Don't Trust ChatGPT when Your Question is not in English: A Study of Multilingual Abilities and Types of LLMs

Xiang Zhang,Senyu Li,Bradley Hauer,Ning Shi,Grzegorz Kondrak
DOI: https://doi.org/10.48550/arXiv.2305.16339
2023-10-24
Abstract:Large Language Models (LLMs) have demonstrated exceptional natural language understanding abilities and have excelled in a variety of natural language processing (NLP)tasks in recent years. Despite the fact that most LLMs are trained predominantly in English, multiple studies have demonstrated their comparative performance in many other languages. However, fundamental questions persist regarding how LLMs acquire their multi-lingual abilities and how performance varies across different languages. These inquiries are crucial for the study of LLMs since users and researchers often come from diverse language backgrounds, potentially influencing their utilization and interpretation of LLMs' results. In this work, we propose a systematic way of qualifying the performance disparities of LLMs under multilingual settings. We investigate the phenomenon of across-language generalizations in LLMs, wherein insufficient multi-lingual training data leads to advanced multi-lingual capabilities. To accomplish this, we employ a novel back-translation-based prompting method. The results show that GPT exhibits highly translating-like behaviour in multilingual settings.
Computation and Language,Artificial Intelligence
What problem does this paper attempt to address?

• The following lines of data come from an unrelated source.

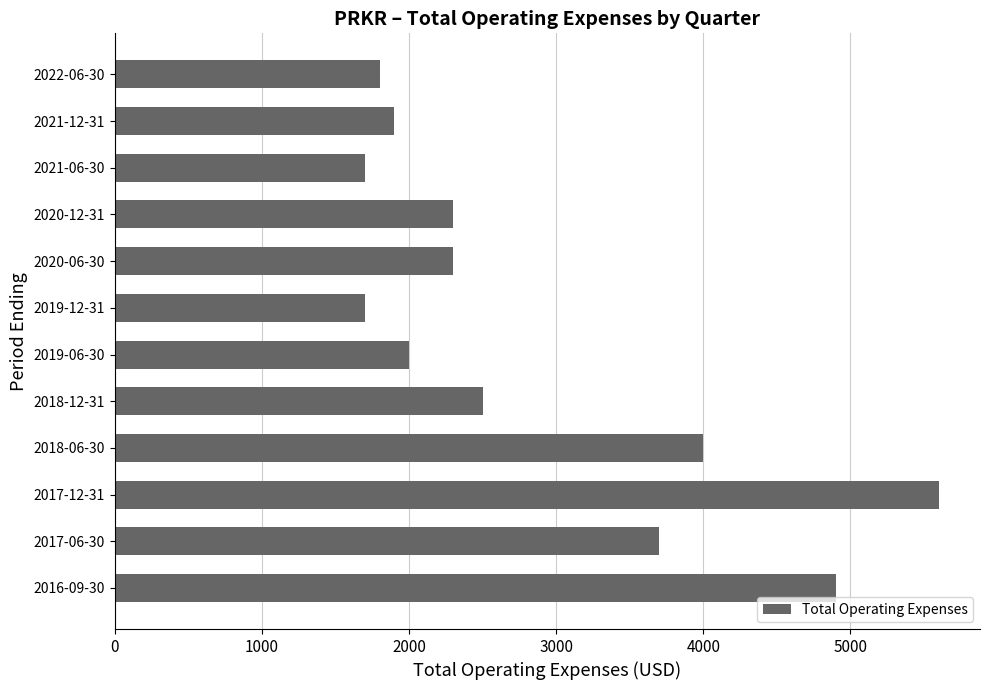

What is the difference between the maximum and minimum values?

3900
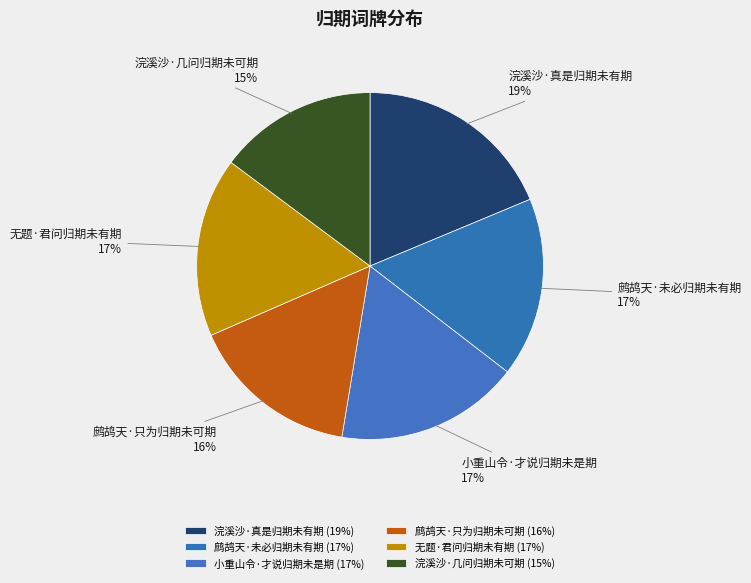

Is the sum of 鹧鸪天·只为归期未可期 and 浣溪沙·几问归期未可期 greater than half?

No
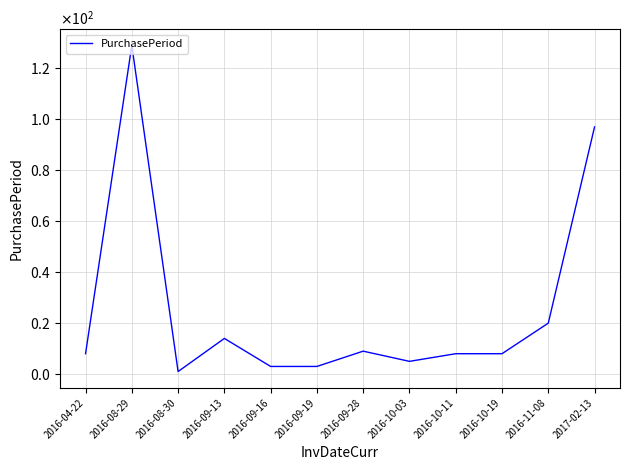

Where is the first local minimum?

2016-08-30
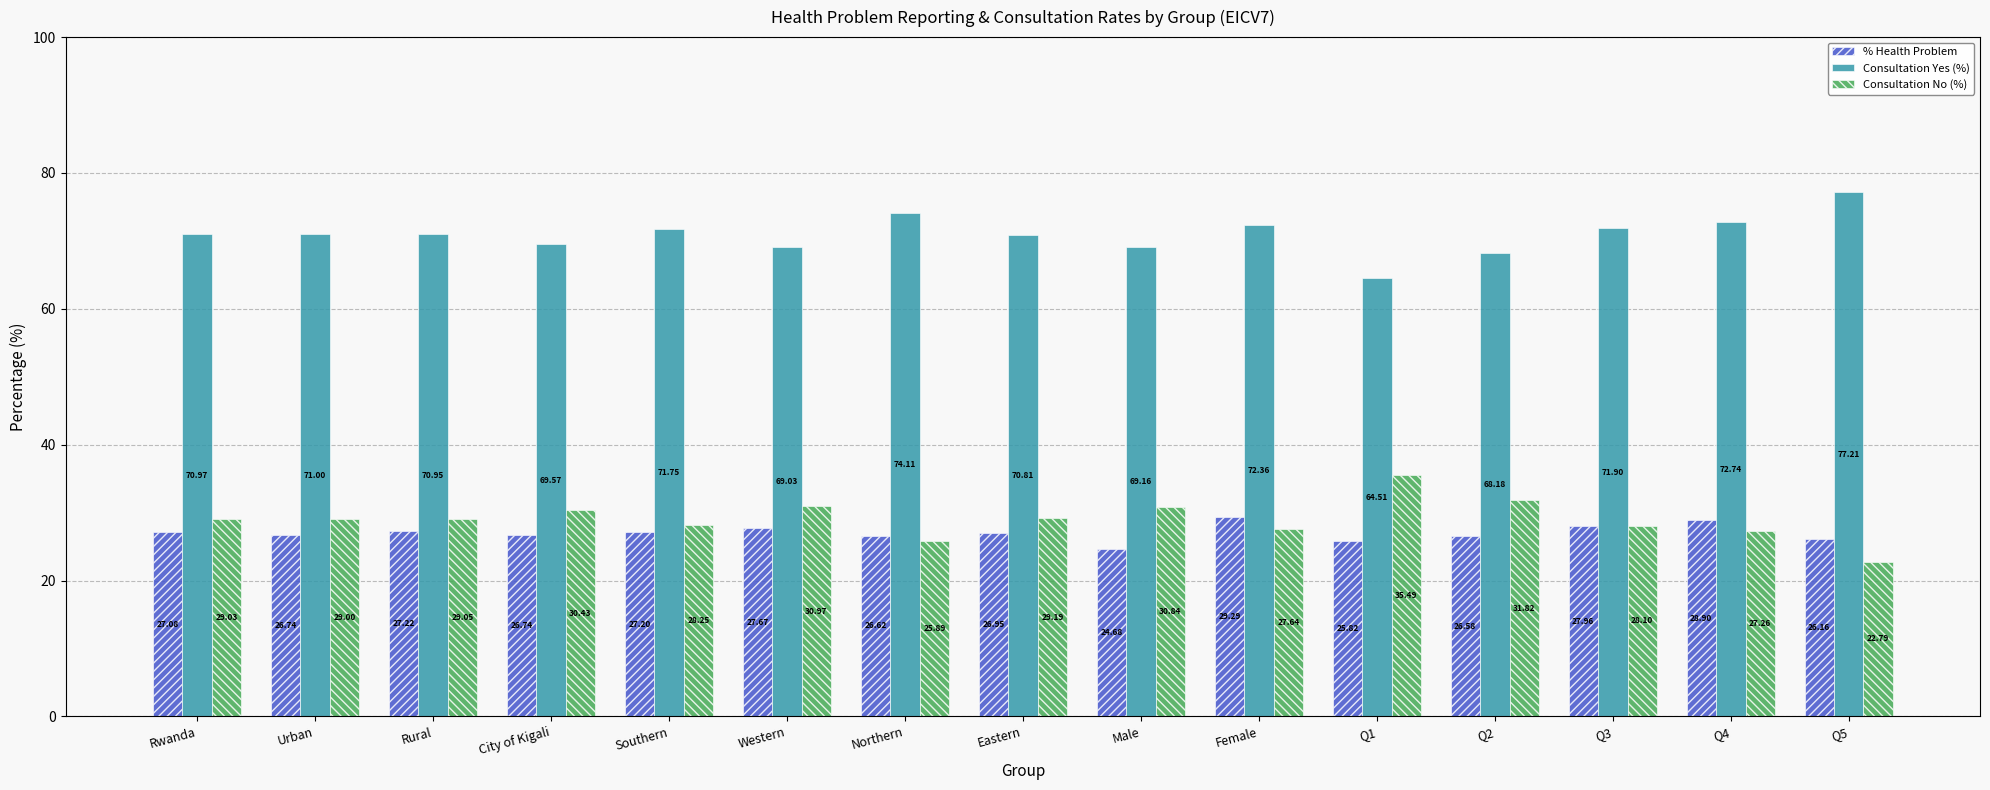

What is the total value across all series at Male?

124.7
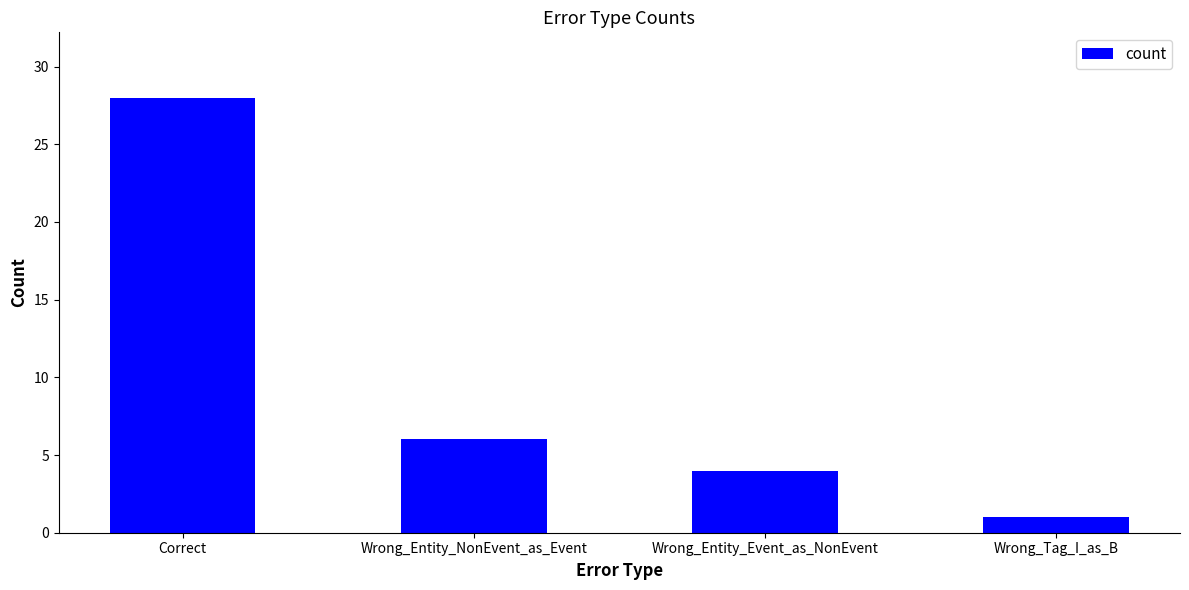

Which label corresponds to the largest value in the chart?

Correct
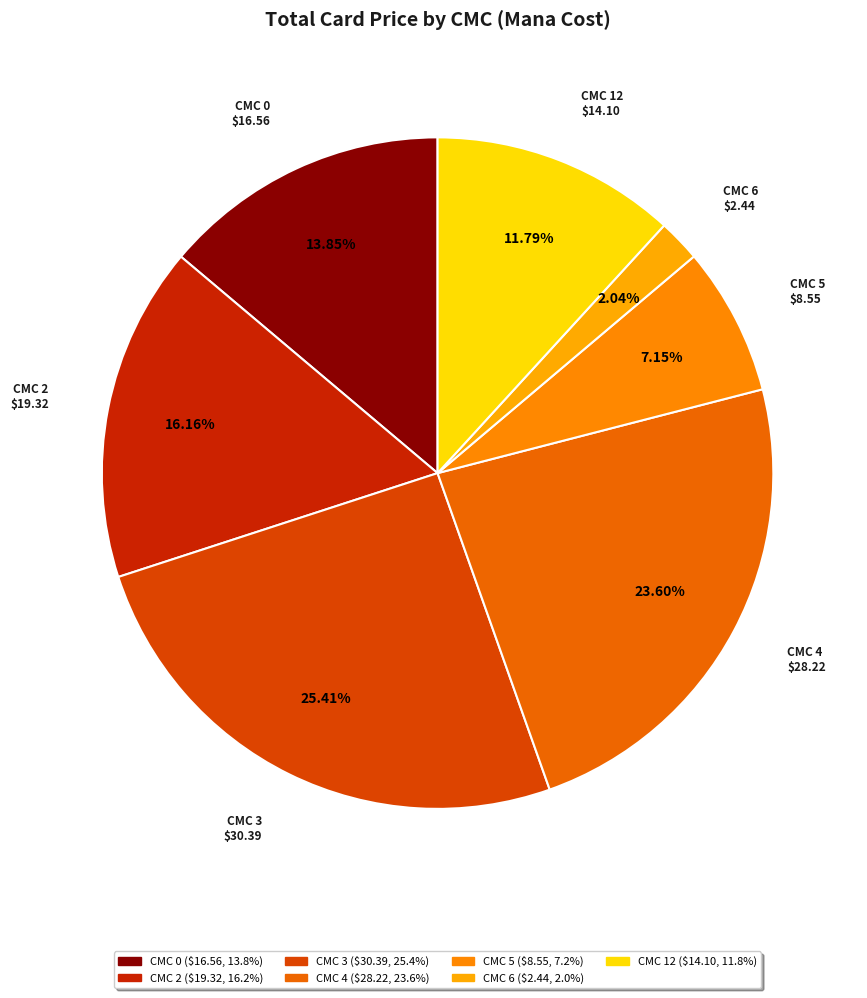

To the nearest percent, what is the average slice percentage?

14%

The problem that this paper attempts to solve is the multilingual capabilities of large - language models (LLMs) and how their performance varies across languages. Although most LLMs are mainly trained on English data, their performance in multiple languages has been demonstrated. However, fundamental questions still remain regarding how LLMs acquire their multilingual capabilities and how these capabilities affect performance in different languages. These questions are crucial for researchers and users, as they come from different language backgrounds, which may influence how they use LLMs and interpret their outputs. Therefore, the paper proposes a systematic approach to qualitatively and quantitatively evaluate the multilingual capabilities of LLMs and investigates the phenomenon of cross - language generalization through the new method of prompt back - translation, that is, how limited multilingual training data can lead to advanced multilingual capabilities. Specifically, the paper focuses on the following points: 1. **Classification of Multilingual Capabilities**: The paper proposes to divide language - dependent tasks into three categories - Reasoning, Knowledge Access, and Articulation - to analyze the impact of different languages on task performance. 2. **Translation Invariance and Translation Variability**: The paper introduces the concepts of Translation Equivariant (TE) and Translation Variant (TV) tasks to evaluate the performance consistency of tasks between different languages. 3. **Experimental Methods**: The paper uses Prompt Translation (PT) and Response Back - Translation (RBT) methods to measure the performance of LLMs on different languages and their consistency. Through these methods, the paper aims to reveal the behavioral patterns of LLMs when handling multilingual tasks, especially whether they exhibit composite, coordinated, or subordinate multilingual capabilities.